Le processus électoral est «un travail permanent et constant et non conjoncturel», a indiqué, hier, le président de la Haute instance indépendante de surveillance des élections (Hiise) Abdelwahab Derbal. Le parfaire «exige le respect de la loi et la contribution de tout un chacun pour aboutir à des élections propres et intègres», a soutenu M. Derbal sur les ondes de la Radio nationale. En plus des moyens et textes organisationnels relatifs aux élections, le président de la Hiise a mis en avant l’importance de la formation de tous les intervenants dans le processus électoral, y compris les membres de l’Instance. Il a rappelé que des sessions de formation ont été organisées en 2018 sur les missions de la Hiise qui doit être «une instance de surveillance reposant sur des bases scientifiques efficientes». A propos de la révision et de l’assainissement des listes électorales dans les communes, le même responsable a insisté sur la formation des agents en charge de cette mission. S’exprimant sur la convocation du corps électoral pour l’organisation de la présidentielle dans les délais, il dira que cette démarche «illustre clairement que l’Algérie assure le premier gage dans le processus démocratique», considérant que le respect des délais des échéances faisait partie «des plus importantes normes internationales de bonne gouvernance».

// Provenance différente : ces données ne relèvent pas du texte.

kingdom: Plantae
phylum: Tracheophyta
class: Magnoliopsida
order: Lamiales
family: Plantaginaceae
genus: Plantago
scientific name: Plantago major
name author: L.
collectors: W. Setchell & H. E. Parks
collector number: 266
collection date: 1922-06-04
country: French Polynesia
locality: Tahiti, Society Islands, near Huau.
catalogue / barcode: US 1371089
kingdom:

De nouveaux membres nommés par Bouteflika
Par ailleurs, la Hiise accueille de nouveaux membres nommés par décret présidentiel publié au dernier Journal Officiel. Au nombre de 20 magistrats et 13 «compétences indépendantes», choisies parmi la société civile, ces nouveaux membres viennent remplacer d’anciens membres au sein de cette instance chargée de superviser le déroulement du scrutin présidentiel dans ses différentes étapes. La nomination des magistrats s’est faite suite aux propositions émanant du Conseil supérieur de la magistrature, alors que les  «compétences indépendantes» sont nommées, par le même décret, suite aux propositions faites par le Comité ad hoc chargé de proposer ce type de profil. La présidentielle d’avril prochain sera le premier rendez-vous électoral du genre dans l’histoire de l’Algérie à se dérouler sous la supervision de la Hiise. D’où apparemment la décision prise par le président de la République de lui insuffler un nouveau souffle par la nomination en son sein de nouveaux membres et de rendre son intervention plus efficace dans le cadre d’un scrutin décisif pour l’avenir du pays.